Dans les énoncés ci-dessous, on remarque l’emploi par Gesner Henri, des implicites tels

« y al kase zotey pye sen an » (ces pèlerins agissent d’une manière non conforme à la règle) , » Malere an nan dlo » (l’implicite : le mari cocu est pris au piège)

« On nèg si w poko gen on fanm kololenk nan men w, w poko gen fanm » ( l’implicite: avoir une telle femme pour épouse ou concubine est une expérience à ne pas tenter).

« Ou menm ki jèn gason ranpli davni,  ou oblije kenbe las datou pou moun sa yo pa fè la dènye sou w », ( un appel aux jeunes gens à éviter de se lancer dans une expérience avec ces femmes peu recommandables).

Les énoncés suivants contiennent des implicites employés comme sous-entendus dans les deux textes musicaux:

 « l al fè radyografi, l al rache dan dèyè», en fait, les termes de l’énoncé sont détournés de leur sens principal. Le sous-entendu « fè radyografi, rache dan dèyè» peut-être compris dans le sens d’une femme qui trompe son mari, mais pas dans le sens médical de l’affaire.

« Fanm kolokent, Se moun pou moun respekte wi, » cet énoncé renferme un sous-entendu et une antiphrase. Le substantif « respekte», peut prendre ici une double signification : d’une part, il prend le sens de «fuir»: ce type de femme est à fuir»; d’autre part, le sens de : une femme de mauvaise vie, une femme de petite vertu.

« Jwe nan pantalon an », renferme le sens : voler son avoir.

Dans l’énoncé au-desous, Coupé Cloué veut montrer que la maison de ces femmes, en dépit de tout, demeure très fréquentées, c’est comme chez le médecin. Mais l’étonnant : ces prétendus patients sont tous de sexe masculin :« Lè w al lakay moun sa yo,  se tankou se kay doktè w ale, moun, moun, tout se gason »

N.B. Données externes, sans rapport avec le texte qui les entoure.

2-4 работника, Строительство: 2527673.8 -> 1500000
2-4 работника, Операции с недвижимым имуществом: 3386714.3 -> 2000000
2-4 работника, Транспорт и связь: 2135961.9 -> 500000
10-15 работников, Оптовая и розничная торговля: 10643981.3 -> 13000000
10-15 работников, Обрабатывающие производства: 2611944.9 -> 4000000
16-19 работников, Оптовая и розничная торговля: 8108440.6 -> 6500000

« Cheri Ki siy ou,  siy mwen -lajan  »,

« M pa bezwen fanm kolokent, m pa bezwen fanm mèt dam, sa rèd, sa rèd  » dans ces deux énoncés, les sous-entendus soulignent la radinerie de ces femmes, et l’obligation d’éviter que l’on soit le dindon de la farce de ces dernières.

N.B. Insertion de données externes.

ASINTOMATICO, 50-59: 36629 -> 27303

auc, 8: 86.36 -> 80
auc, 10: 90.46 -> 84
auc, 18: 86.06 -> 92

Composés à partir des mélodies très entraînantes, les deux textes, en dépit de la part de misogynie dont on accuse le chanteur, gardent leur fraîcheur et leur part de vérité sociale. Le talent de Gesner Henri, de son nom de scène Coupé Cloué, paraît ne pas démentir à travers ces deux textes dont le travail sur la langue constitue à faire de ces deux compositions musicales des classiques de la musique haïtienne.